WHAT YOU HAVE TO DO.
Would you return the lines from the one that contains "[442,408,546,418] allowed rate" to the last line of the entries below, exactly and with nothing added?

Start of Block

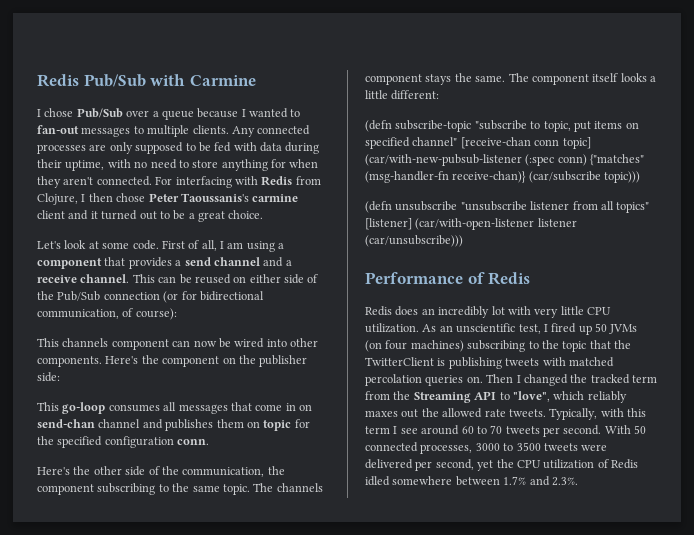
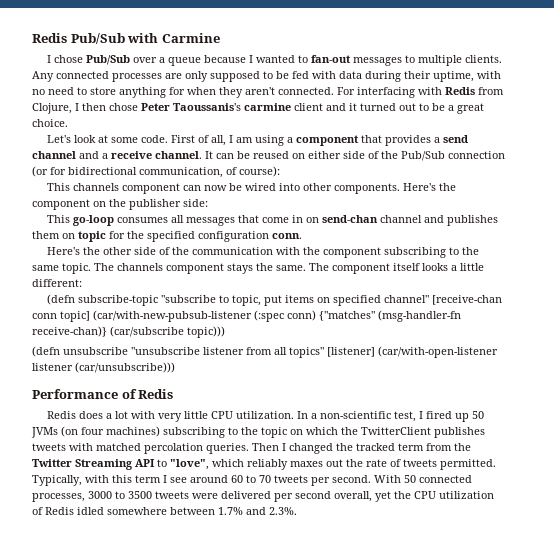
[132,274,155,283] This -> [205,151,213,159] It
[182,467,265,477] communication, -> [191,247,300,255] communication with
[421,306,490,318] an incredibly -> [105,413,112,419] a
[422,323,516,333] As an unscientific -> [296,411,391,419] In a non-scientific
[589,340,631,349] [365,357,502,369] that the TwitterClient is publishing -> [290,427,485,438] on which the TwitterClient publishes
[425,375,483,386] queries on. -> [206,443,249,454] queries.
(411, 395) none -> [32,459,72,467] Twitter
[442,408,546,418] allowed rate tweets. -> [366,459,496,470] rate of tweets permitted.
[435,459,474,470] second, -> [295,491,372,502] second overall,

End of Block

SOLUTION TO THIS PROBLEM.
[442,408,546,418] allowed rate tweets. -> [366,459,496,470] rate of tweets permitted.
[435,459,474,470] second, -> [295,491,372,502] second overall,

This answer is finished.